Dataset items:
────────────────
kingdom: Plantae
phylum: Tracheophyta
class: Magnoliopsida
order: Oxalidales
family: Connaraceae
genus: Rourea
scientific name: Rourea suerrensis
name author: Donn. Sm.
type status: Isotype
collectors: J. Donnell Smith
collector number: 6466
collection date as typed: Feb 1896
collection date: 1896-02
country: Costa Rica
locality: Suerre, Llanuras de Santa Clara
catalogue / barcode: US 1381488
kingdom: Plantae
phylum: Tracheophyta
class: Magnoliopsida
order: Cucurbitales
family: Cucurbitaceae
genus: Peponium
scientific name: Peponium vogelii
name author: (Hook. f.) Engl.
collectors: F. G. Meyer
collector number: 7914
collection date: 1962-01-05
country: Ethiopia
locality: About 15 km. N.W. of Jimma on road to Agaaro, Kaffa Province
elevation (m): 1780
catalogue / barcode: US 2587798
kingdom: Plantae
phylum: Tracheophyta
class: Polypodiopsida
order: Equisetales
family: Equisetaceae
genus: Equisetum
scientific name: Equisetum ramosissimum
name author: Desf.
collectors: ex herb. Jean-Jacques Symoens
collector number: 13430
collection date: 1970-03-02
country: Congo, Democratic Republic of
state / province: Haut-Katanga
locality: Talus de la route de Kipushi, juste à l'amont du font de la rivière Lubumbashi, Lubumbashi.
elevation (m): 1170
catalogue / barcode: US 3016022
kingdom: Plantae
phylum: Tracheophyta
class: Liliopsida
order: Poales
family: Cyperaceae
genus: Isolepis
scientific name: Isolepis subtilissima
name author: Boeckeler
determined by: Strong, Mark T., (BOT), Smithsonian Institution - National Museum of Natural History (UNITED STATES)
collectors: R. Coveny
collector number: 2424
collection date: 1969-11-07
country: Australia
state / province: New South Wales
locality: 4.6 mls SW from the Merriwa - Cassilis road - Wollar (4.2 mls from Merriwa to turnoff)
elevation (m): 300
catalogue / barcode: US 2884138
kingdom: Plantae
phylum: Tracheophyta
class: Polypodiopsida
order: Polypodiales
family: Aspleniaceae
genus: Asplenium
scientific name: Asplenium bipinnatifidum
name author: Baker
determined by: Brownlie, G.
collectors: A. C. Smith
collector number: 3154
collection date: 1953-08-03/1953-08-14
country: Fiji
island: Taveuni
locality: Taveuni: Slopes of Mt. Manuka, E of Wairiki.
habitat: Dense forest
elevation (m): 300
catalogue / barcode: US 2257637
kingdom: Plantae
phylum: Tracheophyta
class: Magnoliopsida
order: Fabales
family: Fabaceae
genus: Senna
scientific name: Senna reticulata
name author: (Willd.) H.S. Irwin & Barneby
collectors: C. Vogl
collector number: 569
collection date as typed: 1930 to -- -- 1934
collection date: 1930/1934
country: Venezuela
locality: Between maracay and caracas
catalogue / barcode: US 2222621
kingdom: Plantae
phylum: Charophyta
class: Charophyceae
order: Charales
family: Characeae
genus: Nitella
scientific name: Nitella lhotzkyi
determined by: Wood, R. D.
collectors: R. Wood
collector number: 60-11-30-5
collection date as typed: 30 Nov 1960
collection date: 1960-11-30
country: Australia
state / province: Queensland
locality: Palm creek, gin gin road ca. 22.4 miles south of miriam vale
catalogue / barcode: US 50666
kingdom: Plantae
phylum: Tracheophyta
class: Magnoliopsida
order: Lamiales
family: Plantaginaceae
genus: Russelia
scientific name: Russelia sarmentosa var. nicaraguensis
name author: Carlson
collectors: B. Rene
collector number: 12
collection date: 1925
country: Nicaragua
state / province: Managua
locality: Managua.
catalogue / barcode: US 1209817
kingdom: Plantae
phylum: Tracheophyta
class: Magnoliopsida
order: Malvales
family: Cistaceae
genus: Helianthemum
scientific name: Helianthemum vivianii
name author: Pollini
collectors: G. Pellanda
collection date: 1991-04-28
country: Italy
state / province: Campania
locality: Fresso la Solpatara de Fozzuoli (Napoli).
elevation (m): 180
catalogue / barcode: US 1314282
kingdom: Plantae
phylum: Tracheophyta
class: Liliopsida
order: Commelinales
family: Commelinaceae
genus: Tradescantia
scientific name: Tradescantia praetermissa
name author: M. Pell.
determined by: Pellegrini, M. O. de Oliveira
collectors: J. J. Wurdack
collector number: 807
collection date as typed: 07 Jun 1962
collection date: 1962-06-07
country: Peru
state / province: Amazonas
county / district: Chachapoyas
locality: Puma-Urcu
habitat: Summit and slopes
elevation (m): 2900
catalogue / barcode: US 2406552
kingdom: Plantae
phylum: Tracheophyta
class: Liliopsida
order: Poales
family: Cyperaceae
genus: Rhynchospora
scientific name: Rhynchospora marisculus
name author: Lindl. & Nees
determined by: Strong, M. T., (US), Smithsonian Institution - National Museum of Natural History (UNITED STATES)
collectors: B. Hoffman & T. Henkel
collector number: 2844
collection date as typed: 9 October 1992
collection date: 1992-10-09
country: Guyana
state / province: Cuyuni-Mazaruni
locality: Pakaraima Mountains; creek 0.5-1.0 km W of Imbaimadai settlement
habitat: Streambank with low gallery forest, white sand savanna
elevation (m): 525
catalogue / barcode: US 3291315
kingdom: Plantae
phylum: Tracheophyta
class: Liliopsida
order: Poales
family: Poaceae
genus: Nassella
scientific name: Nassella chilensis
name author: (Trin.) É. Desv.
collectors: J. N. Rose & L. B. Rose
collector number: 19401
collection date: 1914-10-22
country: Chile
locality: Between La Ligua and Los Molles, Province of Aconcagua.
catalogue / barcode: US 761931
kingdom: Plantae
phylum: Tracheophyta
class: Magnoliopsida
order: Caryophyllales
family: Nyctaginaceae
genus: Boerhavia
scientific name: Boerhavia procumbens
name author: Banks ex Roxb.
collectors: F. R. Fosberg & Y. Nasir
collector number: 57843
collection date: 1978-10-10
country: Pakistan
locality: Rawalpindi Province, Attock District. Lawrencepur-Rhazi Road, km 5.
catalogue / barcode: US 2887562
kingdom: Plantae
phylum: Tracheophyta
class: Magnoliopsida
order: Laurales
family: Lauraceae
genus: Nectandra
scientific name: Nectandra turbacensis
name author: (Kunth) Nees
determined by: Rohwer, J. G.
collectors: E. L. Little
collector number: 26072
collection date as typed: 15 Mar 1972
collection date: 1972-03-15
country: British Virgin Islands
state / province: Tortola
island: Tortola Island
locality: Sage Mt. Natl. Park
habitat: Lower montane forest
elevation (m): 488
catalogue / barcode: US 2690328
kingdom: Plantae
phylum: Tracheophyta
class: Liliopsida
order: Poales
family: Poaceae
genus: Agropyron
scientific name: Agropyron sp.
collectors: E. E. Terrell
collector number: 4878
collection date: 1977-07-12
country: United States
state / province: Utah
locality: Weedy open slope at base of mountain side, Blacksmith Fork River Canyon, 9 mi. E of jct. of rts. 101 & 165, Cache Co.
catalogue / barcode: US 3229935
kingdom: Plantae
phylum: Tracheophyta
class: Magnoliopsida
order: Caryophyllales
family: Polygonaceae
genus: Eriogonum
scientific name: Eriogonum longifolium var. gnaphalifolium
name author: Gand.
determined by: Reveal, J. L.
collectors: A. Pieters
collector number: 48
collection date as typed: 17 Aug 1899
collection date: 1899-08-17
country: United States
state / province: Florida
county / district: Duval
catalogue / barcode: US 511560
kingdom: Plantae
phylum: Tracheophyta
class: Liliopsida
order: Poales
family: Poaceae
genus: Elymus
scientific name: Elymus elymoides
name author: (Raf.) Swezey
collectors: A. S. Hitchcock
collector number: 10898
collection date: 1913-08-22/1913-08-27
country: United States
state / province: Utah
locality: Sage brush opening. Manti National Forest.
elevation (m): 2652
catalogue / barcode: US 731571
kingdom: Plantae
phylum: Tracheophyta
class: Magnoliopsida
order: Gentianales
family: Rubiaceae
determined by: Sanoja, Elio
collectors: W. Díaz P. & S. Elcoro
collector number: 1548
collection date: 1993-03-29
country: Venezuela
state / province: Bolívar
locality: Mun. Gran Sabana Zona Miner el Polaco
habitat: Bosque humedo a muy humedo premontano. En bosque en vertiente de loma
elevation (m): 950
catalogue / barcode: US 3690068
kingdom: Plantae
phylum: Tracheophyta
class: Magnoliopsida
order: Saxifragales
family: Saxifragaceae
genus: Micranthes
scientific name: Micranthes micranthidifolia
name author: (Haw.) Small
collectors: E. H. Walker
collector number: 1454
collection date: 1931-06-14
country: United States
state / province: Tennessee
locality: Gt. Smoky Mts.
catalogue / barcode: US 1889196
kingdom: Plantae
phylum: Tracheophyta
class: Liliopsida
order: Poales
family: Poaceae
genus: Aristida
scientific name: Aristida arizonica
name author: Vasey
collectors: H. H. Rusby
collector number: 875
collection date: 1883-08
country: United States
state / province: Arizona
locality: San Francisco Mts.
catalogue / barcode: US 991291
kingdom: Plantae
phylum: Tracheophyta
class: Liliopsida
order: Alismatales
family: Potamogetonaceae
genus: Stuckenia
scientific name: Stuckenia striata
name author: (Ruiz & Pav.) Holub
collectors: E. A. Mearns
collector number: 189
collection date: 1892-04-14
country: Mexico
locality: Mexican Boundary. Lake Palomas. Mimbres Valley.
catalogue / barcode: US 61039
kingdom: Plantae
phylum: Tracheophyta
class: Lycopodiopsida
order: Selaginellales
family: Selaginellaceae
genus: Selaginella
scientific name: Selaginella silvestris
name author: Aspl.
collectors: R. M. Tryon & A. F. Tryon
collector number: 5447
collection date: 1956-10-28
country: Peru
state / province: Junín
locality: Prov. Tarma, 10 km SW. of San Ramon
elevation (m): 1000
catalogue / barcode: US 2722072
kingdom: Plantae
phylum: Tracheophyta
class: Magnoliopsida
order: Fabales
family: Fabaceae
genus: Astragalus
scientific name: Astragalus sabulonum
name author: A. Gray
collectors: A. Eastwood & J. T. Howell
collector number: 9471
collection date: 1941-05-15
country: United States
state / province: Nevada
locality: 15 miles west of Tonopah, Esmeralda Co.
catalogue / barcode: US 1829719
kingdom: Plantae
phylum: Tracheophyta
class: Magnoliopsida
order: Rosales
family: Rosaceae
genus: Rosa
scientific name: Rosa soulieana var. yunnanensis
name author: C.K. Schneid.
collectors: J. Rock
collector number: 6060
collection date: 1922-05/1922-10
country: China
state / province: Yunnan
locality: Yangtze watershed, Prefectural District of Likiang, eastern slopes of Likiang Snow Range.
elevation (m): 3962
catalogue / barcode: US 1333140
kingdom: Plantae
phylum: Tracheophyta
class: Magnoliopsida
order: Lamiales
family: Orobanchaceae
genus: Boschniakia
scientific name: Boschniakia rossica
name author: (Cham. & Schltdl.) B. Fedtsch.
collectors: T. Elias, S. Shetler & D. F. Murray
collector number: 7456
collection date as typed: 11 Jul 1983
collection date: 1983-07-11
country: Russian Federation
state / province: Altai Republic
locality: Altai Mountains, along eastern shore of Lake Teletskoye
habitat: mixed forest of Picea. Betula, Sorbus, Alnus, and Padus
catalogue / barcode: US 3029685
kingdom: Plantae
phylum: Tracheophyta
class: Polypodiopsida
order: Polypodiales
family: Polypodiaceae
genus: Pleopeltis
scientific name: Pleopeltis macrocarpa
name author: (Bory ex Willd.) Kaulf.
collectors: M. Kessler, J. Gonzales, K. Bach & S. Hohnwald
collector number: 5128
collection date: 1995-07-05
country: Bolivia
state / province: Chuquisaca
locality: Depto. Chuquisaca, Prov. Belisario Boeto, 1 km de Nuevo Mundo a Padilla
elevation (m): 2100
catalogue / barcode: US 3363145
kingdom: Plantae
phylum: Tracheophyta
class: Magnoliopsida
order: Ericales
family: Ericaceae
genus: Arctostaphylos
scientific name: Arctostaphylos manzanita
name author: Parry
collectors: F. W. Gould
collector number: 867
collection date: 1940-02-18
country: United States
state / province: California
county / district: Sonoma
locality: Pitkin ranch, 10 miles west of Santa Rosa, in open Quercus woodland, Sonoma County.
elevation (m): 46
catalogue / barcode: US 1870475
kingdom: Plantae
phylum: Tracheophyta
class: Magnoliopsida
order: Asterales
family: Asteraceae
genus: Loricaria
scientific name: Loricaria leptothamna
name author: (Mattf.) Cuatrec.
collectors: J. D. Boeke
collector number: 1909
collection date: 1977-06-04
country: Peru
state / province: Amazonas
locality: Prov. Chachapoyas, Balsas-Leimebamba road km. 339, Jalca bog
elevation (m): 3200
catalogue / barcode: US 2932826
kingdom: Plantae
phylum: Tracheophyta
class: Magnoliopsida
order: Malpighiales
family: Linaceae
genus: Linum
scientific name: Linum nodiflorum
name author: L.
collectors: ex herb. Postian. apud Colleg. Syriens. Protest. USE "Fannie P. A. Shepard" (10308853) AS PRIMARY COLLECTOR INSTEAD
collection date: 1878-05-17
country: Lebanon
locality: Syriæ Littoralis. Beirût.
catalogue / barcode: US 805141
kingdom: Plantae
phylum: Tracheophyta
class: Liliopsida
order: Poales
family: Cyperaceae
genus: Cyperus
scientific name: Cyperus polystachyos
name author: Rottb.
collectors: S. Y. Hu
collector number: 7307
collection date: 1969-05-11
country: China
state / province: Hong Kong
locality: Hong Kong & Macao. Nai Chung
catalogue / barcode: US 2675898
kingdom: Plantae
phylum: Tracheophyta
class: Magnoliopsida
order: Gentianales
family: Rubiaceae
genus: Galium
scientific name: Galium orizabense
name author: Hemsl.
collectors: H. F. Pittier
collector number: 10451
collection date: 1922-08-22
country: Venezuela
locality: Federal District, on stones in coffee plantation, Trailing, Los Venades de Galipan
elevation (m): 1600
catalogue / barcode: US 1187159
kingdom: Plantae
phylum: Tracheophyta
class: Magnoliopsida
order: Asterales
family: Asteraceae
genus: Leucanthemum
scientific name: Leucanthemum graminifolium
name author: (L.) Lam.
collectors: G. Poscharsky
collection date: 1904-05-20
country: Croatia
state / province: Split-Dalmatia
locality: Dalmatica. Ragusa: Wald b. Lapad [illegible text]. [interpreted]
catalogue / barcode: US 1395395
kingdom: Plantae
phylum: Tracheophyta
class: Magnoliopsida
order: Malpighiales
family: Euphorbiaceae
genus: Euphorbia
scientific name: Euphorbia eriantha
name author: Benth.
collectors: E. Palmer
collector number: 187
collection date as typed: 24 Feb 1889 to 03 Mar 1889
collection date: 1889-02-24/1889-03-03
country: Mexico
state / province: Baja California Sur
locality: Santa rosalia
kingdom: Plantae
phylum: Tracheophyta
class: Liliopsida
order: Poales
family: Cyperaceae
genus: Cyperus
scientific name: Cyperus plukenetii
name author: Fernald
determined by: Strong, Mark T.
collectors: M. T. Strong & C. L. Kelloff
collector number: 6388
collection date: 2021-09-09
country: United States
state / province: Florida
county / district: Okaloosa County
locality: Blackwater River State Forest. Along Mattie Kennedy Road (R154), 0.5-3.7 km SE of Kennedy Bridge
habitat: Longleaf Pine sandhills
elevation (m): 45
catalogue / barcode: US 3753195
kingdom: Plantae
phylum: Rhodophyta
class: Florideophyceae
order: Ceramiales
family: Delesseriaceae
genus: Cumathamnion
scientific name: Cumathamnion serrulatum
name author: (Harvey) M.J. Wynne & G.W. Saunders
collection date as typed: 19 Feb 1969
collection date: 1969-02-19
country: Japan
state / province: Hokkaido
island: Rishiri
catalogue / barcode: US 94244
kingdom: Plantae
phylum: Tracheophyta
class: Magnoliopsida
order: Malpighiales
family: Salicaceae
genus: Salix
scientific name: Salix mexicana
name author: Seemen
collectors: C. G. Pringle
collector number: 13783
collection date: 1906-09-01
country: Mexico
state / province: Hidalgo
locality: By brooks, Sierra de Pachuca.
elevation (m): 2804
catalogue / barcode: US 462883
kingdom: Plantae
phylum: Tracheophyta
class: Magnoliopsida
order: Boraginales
────────────────
Convert the lines starting at the one containing "collectors: J. Donnell Smith" and ending at the one containing "genus: Equisetum" into a numbered list, omitting any blank lines.

1. collectors: J. Donnell Smith
2. collector number: 6466
3. collection date as typed: Feb 1896
4. collection date: 1896-02
5. country: Costa Rica
6. locality: Suerre, Llanuras de Santa Clara
7. catalogue / barcode: US 1381488
8. kingdom: Plantae
9. phylum: Tracheophyta
10. class: Magnoliopsida
11. order: Cucurbitales
12. family: Cucurbitaceae
13. genus: Peponium
14. scientific name: Peponium vogelii
15. name author: (Hook. f.) Engl.
16. collectors: F. G. Meyer
17. collector number: 7914
18. collection date: 1962-01-05
19. country: Ethiopia
20. locality: About 15 km. N.W. of Jimma on road to Agaaro, Kaffa Province
21. elevation (m): 1780
22. catalogue / barcode: US 2587798
23. kingdom: Plantae
24. phylum: Tracheophyta
25. class: Polypodiopsida
26. order: Equisetales
27. family: Equisetaceae
28. genus: Equisetum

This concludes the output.